The terrace was, indeed, beautiful.
Over the next week, I got to know the family that ran the hostel, and through them, I got to know the city of San Cristóbal de las Casas. It’s a beautiful city, with a mix of colonial era architecture, bright colors, gringo-fueled quirk, modern sustainability, and a healthy dose of gritty Mexican mercado chaos. The city is centered around the Plaza Principal — Parque Central and Parque de los Arcos provide great places to grab a coffee and watch the world pass by. The cafe culture in San Cristóbal is thriving, and this city is home to some of the best cafes in Mexico.
From the beautiful Palacio de Gobierno, you can walk up Avenida Miguel Hidalgo, a pedestrian-only stretch of cobblestones where you’ll find lots of great restaurants, cafes, wine bars, jazz music venues, and shops selling handmade trinkets and souvenirs.
The city’s population is an interesting mix. There are many wealthy, local business owners, but at the same time, a large number of incredibly poor indigenous people, many of whom live in the nearby Tzotzil and Tzeltal pueblos, and come to the city to sell goods in the food and artisan markets. Add to that a large population of gringo expats and foreign travelers, and you’ve got a very diverse populace.
An then there are the hippies. One friend said that San Cristóbal had way too many “rope-headed hippies” for his liking. Hippie culture is strong here, for sure. It might be true that San Cristóbal has the highest rate of dreadlocks per capita (oh, a Latin pun!) in Mexico. But for me it wasn’t overwhelming.

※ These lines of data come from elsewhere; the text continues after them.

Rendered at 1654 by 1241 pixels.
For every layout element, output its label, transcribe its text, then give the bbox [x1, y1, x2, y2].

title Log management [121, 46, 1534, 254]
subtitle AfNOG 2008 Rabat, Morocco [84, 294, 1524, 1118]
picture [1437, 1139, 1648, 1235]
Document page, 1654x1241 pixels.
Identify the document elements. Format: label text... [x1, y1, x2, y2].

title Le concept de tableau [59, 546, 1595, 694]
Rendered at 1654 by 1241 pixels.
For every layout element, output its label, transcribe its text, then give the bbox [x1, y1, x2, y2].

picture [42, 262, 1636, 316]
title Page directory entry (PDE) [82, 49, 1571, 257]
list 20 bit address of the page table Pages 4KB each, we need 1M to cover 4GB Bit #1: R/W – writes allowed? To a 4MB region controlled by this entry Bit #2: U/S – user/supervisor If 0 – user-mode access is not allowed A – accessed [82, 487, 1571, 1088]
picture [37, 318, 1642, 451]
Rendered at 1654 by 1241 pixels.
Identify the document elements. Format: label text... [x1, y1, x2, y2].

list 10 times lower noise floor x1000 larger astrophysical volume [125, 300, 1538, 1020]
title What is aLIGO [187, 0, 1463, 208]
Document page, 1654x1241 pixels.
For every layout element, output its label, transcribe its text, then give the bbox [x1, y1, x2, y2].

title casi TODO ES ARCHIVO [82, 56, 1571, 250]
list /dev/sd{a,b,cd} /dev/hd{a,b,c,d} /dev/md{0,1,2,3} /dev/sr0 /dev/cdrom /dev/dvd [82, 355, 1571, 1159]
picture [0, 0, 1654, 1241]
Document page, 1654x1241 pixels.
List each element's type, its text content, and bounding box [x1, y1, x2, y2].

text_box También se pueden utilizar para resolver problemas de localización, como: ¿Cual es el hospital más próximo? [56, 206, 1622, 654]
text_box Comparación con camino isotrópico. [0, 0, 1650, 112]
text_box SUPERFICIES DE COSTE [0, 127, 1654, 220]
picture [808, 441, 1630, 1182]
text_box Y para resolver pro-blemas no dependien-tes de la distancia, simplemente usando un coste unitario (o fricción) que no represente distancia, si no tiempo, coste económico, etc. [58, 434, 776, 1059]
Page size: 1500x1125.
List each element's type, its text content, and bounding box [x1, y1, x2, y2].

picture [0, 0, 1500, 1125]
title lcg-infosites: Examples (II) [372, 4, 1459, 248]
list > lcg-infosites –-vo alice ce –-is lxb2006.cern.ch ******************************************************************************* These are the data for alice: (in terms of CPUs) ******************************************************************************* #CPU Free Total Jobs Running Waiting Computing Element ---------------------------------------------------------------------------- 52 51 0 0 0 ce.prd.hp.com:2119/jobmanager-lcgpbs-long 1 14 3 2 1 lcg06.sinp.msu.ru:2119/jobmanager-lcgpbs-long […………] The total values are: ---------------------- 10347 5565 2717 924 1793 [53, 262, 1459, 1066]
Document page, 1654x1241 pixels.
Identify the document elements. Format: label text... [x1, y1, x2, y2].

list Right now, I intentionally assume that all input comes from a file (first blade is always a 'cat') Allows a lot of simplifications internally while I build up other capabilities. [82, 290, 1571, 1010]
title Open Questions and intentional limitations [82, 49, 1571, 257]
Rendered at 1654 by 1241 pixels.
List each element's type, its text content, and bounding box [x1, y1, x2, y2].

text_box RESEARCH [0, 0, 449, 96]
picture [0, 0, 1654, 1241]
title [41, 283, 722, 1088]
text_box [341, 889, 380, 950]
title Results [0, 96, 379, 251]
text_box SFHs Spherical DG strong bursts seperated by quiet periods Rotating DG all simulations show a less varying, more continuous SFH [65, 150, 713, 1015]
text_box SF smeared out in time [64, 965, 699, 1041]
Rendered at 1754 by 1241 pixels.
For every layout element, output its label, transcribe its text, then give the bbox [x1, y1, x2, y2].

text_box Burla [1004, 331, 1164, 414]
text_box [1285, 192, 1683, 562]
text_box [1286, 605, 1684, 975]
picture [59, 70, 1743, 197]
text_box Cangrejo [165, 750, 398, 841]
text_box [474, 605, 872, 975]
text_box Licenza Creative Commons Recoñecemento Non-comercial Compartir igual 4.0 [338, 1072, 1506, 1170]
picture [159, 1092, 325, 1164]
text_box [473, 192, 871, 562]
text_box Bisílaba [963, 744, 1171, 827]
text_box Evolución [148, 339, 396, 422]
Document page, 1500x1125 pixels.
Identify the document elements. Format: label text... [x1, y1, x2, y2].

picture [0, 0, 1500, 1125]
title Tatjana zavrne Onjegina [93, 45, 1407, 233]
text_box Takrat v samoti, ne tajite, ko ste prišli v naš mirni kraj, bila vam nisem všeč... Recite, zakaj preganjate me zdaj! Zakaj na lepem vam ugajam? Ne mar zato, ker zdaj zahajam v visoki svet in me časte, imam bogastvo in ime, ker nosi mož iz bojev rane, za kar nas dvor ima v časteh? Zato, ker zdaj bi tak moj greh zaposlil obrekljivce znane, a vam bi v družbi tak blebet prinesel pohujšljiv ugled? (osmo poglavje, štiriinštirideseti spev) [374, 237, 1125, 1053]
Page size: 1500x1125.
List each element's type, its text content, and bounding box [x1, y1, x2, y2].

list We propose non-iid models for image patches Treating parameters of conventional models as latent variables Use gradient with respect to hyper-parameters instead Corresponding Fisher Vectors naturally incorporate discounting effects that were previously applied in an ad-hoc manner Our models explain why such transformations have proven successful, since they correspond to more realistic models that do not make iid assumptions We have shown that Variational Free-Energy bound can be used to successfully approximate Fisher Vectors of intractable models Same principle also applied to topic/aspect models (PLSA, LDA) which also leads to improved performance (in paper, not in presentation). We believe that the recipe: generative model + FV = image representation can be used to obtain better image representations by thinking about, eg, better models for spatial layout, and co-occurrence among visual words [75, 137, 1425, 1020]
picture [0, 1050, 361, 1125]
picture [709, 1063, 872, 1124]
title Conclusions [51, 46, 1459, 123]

More than anything else, I think, San Cristóbal is a city of art. You’ll find street art on nearly every corner, ranging from politically-charged murals about the Zapatista movement to strange and explicit pieces that could easily be transported from New York City Subways. The artisan market has become a permanent installation of tables and booths, sprawling out from the Santo Domingo church, and spilling into the streets every day. You’ll find traditional woven and leather goods, ranging from purses and ponchos to miniature Zapatista dolls that look like masked, Mexican ninjas. All of this at bargain prices, and every purchase comes with friendly smiles and enthusiastic handshakes from the local indigenous, who rely heavily on tourism to make their living.
From the moment we arrived in San Cristóbal, Karine and I both agreed that it was the kind of city we could live in. The friendly folks at La Terraza Hostel made me feel like family from day one, and the city drew me in with its charm, and the kindness of it’s people. It has that magical vibe that you occasionally encounter on the road. It’s the kind of place that makes you want to hang up your backpack for a while and settle down.
But Guatemala was calling my name, and a long road lay before me. After a week, I knew it was time to move on.